Franklin Resources Future Earnings Per Share Growth
Risks
What could happen that would invalidate this narrative?- Heightened geopolitical trade policy and economic uncertainties could lead to market volatility and affect profitability due to weaker global economic activity and margin pressures, impacting net margins and earnings.
- The erosion of profitability driven by softer U.S. growth, government spending cuts, and potential economic repercussions from tariffs may pressure revenues and margins.
- Increased execution risk and costs associated with integrating Western's corporate functions into Franklin Templeton could affect operational efficiencies and overall margins.
- Rising competition in the alternatives and wealth management channels, alongside market volatility, may challenge Franklin's ability to maintain its growth trajectory and improve revenue.
- Continuing long-term net outflows, particularly from Western Asset, combined with market challenges, could limit overall assets under management growth, impacting future revenues.
Valuation
How have all the factors above been brought together to estimate a fair value?- The analysts have a consensus price target of $19.136 for Franklin Resources based on their expectations of its future earnings growth, profit margins and other risk factors. However, there is a degree of disagreement amongst analysts, with the most bullish reporting a price target of $21.5, and the most bearish reporting a price target of just $14.0.

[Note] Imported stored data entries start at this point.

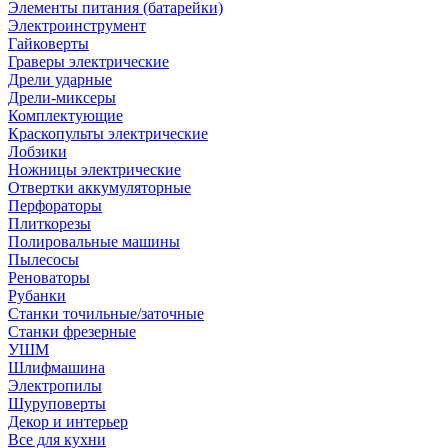
Элементы питания (батарейки)
Электроинструмент
Гайковерты
Граверы электрические
Дрели ударные
Дрели-миксеры
Комплектующие
Краскопульты электрические
Лобзики
Ножницы электрические
Отвертки аккумуляторные
Перфораторы
Плиткорезы
Полировальные машины
Пылесосы
Реноваторы
Рубанки
Станки точильные/заточные
Станки фрезерные
УШМ
Шлифмашина
Электропилы
Шуруповерты
Декор и интерьер
Все для кухни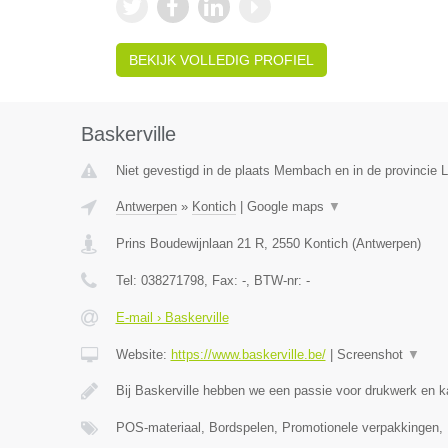
BEKIJK VOLLEDIG PROFIEL
Baskerville
Niet gevestigd in de plaats Membach en in de provincie L
Antwerpen
»
Kontich
|
Google maps
▼
Prins Boudewijnlaan 21 R
,
2550
Kontich
(
Antwerpen
)
Tel:
038271798
, Fax:
-
, BTW-nr:
-
E-mail › Baskerville
Website:
https://www.baskerville.be/
|
Screenshot
▼
Bij Baskerville hebben we een passie voor drukwerk en 
POS-materiaal, Bordspelen, Promotionele verpakkingen,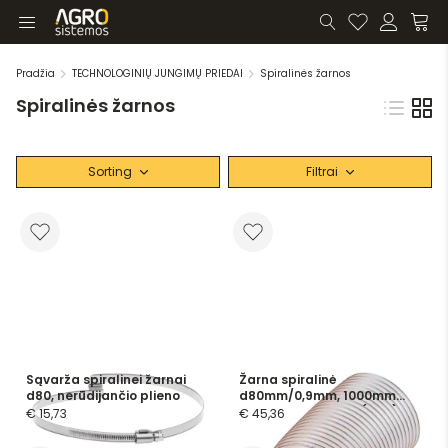
Pradžia
TECHNOLOGINIŲ JUNGIMŲ PRIEDAI
Spiralinės žarnos
Spiralinės žarnos
Sorting
Filtrai
Sąvarža spiralinei žarnai
Žarna spiralinė
d80, nerūdijančio plieno
d80mm/0,9mm, 1000mm
ilgis, poliuretaninė (PUR),
€ 15,73
€ 45,36
skaidri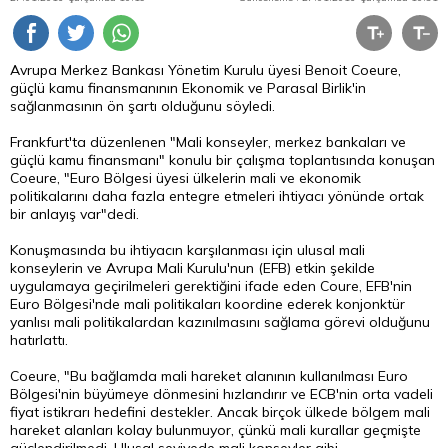
Avrupa Merkez Bankası Yönetim Kurulu üyesi Benoit Coeure,
güçlü kamu finansmanının Ekonomik ve Parasal Birlik'in
sağlanmasının ön şartı olduğunu söyledi.
Frankfurt'ta düzenlenen "Mali konseyler, merkez bankaları ve
güçlü kamu finansmanı" konulu bir çalışma toplantısında konuşan
Coeure, "Euro Bölgesi üyesi ülkelerin mali ve ekonomik
politikalarını daha fazla entegre etmeleri ihtiyacı yönünde ortak
bir anlayış var"dedi.
Konuşmasında bu ihtiyacın karşılanması için ulusal mali
konseylerin ve Avrupa Mali Kurulu'nun (EFB) etkin şekilde
uygulamaya geçirilmeleri gerektiğini ifade eden Coure, EFB'nin
Euro
Bölgesi'nde mali politikaları koordine ederek konjonktür
yanlısı mali politikalardan kazınılmasını sağlama görevi olduğunu
hatırlattı.
Coeure, "Bu bağlamda mali hareket alanının kullanılması Euro
Bölgesi'nin büyümeye dönmesini hızlandırır ve ECB'nin orta vadeli
fiyat istikrarı hedefini destekler. Ancak birçok ülkede bölgem mali
hareket alanları kolay bulunmuyor, çünkü mali kurallar geçmişte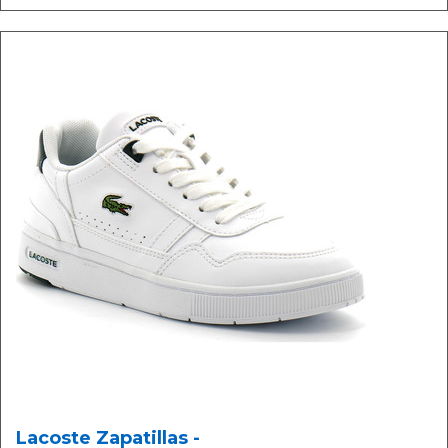
Lacoste Zapatillas -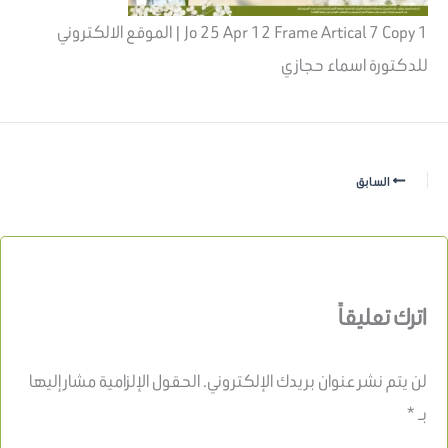
Jo 25 Apr 12 Frame Artical 7 Copy 1 | الموقع الالكتروني
للدكتورة اسماء حجازي
السابق
اترك تعليقاً
لن يتم نشر عنوان بريدك الإلكتروني.
الحقول الإلزامية مشار إليها
بـ
*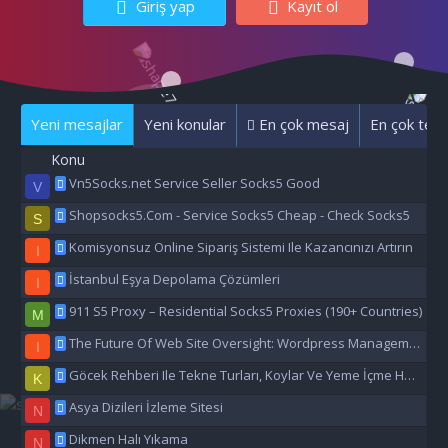
Giriş yap
Kayıt ol
Yeni mesajlar
Yeni konular
En çok mesaj
En çok tepk
Konu
Vn5Socks.net Service Seller Socks5 Good
V
Shopsocks5.Com - Service Socks5 Cheap - Check Socks5
S
Komisyonsuz Online Sipariş Sistemi Ile Kazancınızı Artırın
I
İstanbul Eşya Depolama Çözümleri
I
911 S5 Proxy – Residential Socks5 Proxies (190+ Countries)
M
The Future Of Web Site Oversight: Wordpress Management Aı
I
Göcek Rehberi Ile Tekne Turları, Koylar Ve Yeme İçme Hakkında Eşsiz Bilgiler
K
Asya Dizileri İzleme Sitesi
N
Dikmen Halı Yıkama
N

- In order for you to agree with the analyst's consensus, you'd need to believe that by 2028, revenues will be $7.3 billion, earnings will come to $1.0 billion, and it would be trading on a PE ratio of 12.4x, assuming you use a discount rate of 7.9%.
- Given the current share price of $20.07, the analyst price target of $19.14 is 4.9% lower. The relatively low difference between the current share price and the analyst consensus price target indicates that they believe on average, the company is fairly priced.
- We always encourage you to reach your own conclusions though. So sense check these analyst numbers against your own assumptions and expectations based on your understanding of the business and what you believe is probable.
How well do narratives help inform your perspective?
Disclaimer
AnalystConsensusTarget is a tool utilizing a Large Language Model (LLM) that ingests data on consensus price targets, forecasted revenue and earnings figures, as well as the transcripts of earnings calls to produce qualitative analysis. The narratives produced by AnalystConsensusTarget are general in nature and are based solely on analyst data and publicly-available material published by the respective companies. These scenarios are not indicative of the company's future performance and are exploratory in nature. Simply Wall St has no position in the company(s) mentioned. Simply Wall St may provide the securities issuer or related entities with website advertising services for a fee, on an arm's length basis. These relationships have no impact on the way we conduct our business, the content we host, or how our content is served to users. The price targets and estimates used are consensus data, and do not constitute a recommendation to buy or sell any stock, and they do not take account of your objectives, or your financial situation. Note that AnalystConsensusTarget's analysis may not factor in the latest price-sensitive company announcements or qualitative material.